- Activity:
Return only what runs from the line containing "mouse_move(484, 521)" through the last line of the entries below, exactly, omitting pictures.

- Records for the task:
##########

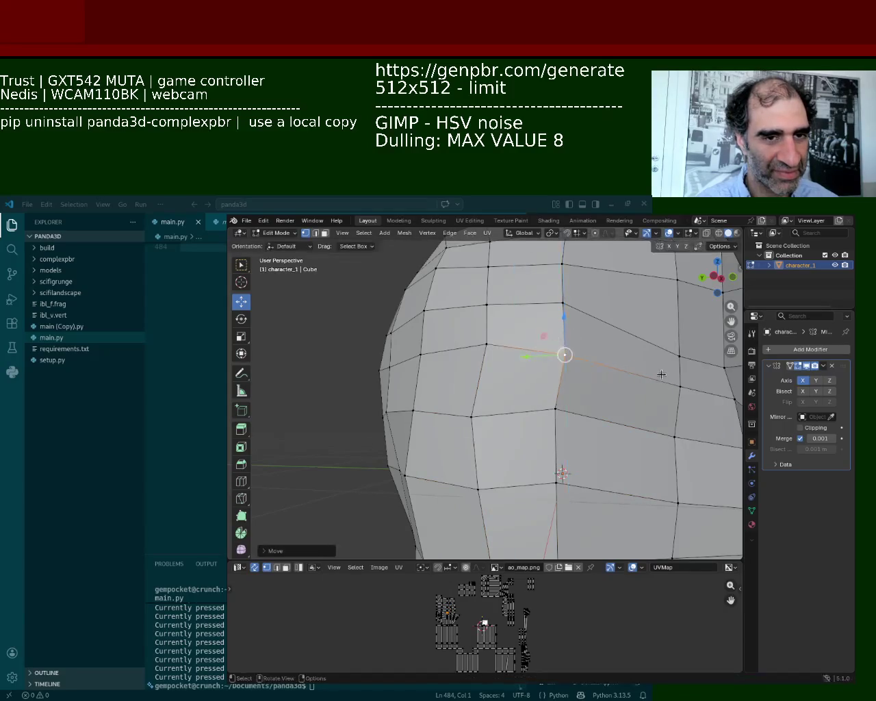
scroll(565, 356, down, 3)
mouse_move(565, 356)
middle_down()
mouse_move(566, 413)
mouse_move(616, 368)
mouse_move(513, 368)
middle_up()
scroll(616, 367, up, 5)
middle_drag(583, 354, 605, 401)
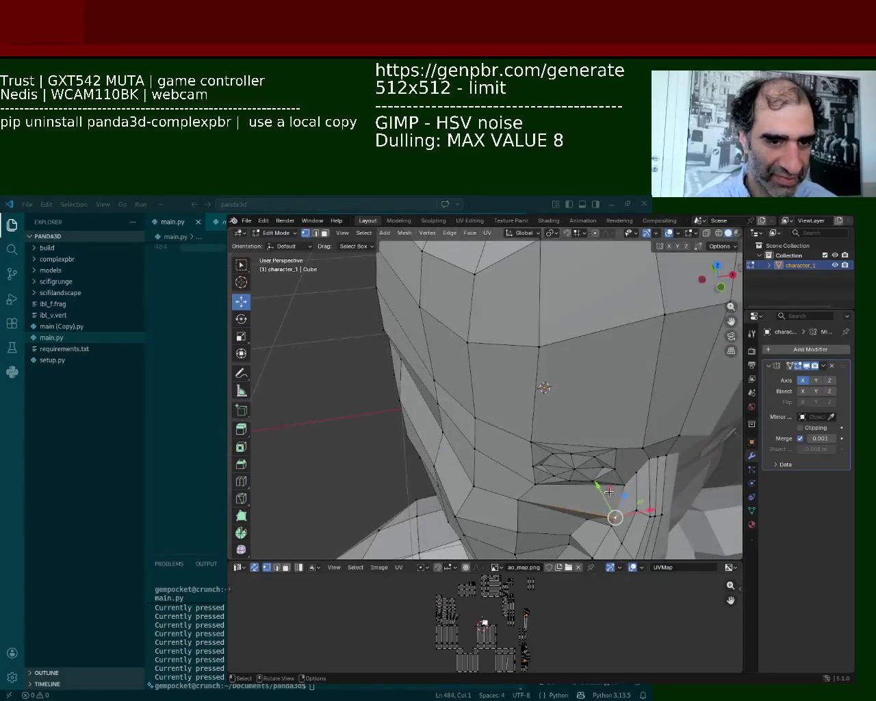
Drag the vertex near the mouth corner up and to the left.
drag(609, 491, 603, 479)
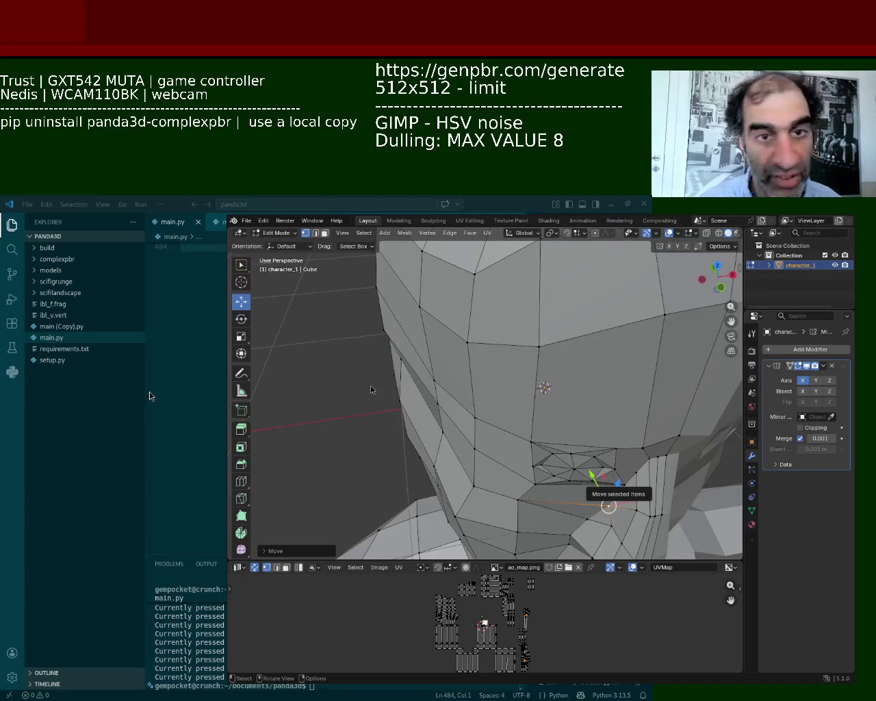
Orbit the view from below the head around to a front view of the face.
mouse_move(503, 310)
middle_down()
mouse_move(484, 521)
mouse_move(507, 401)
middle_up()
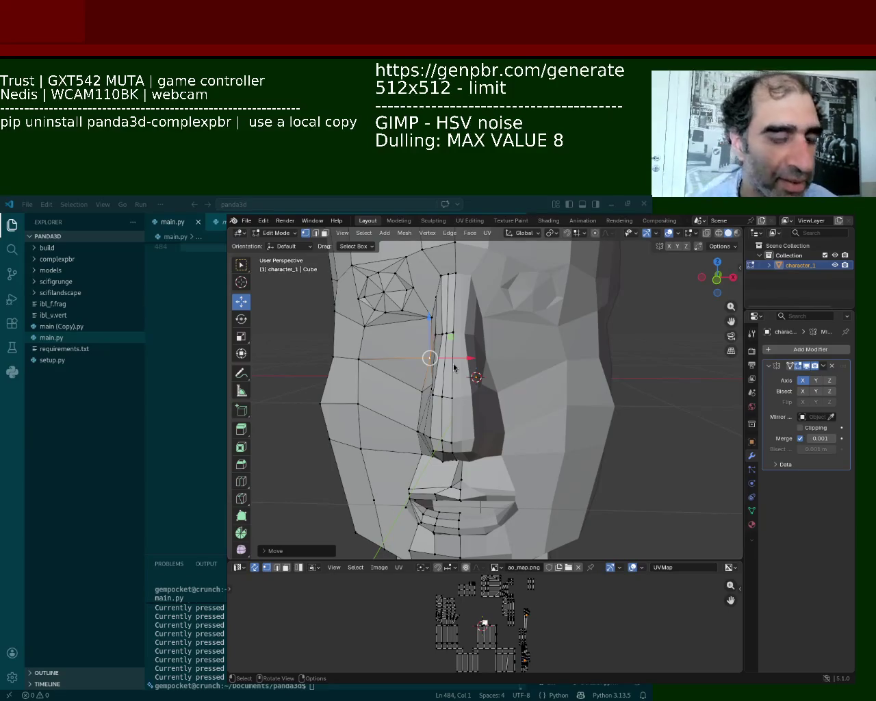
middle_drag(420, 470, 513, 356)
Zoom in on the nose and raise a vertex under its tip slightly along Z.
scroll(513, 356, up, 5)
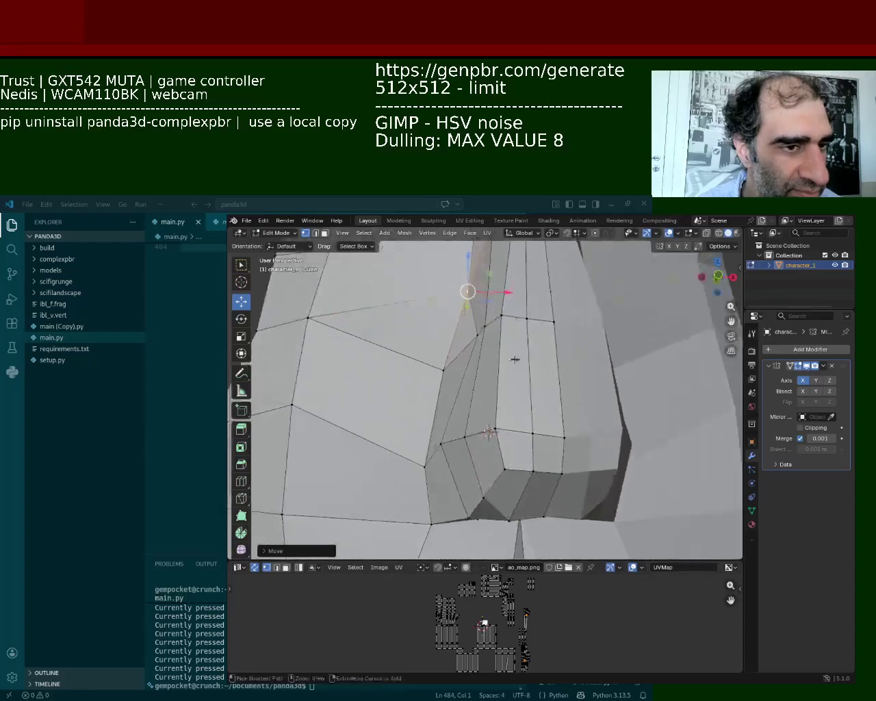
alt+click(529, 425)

##########

- Answer:
mouse_move(484, 521)
mouse_move(507, 401)
middle_up()
middle_drag(420, 470, 513, 356)
Zoom in on the nose and raise a vertex under its tip slightly along Z.
scroll(513, 356, up, 5)
alt+click(529, 425)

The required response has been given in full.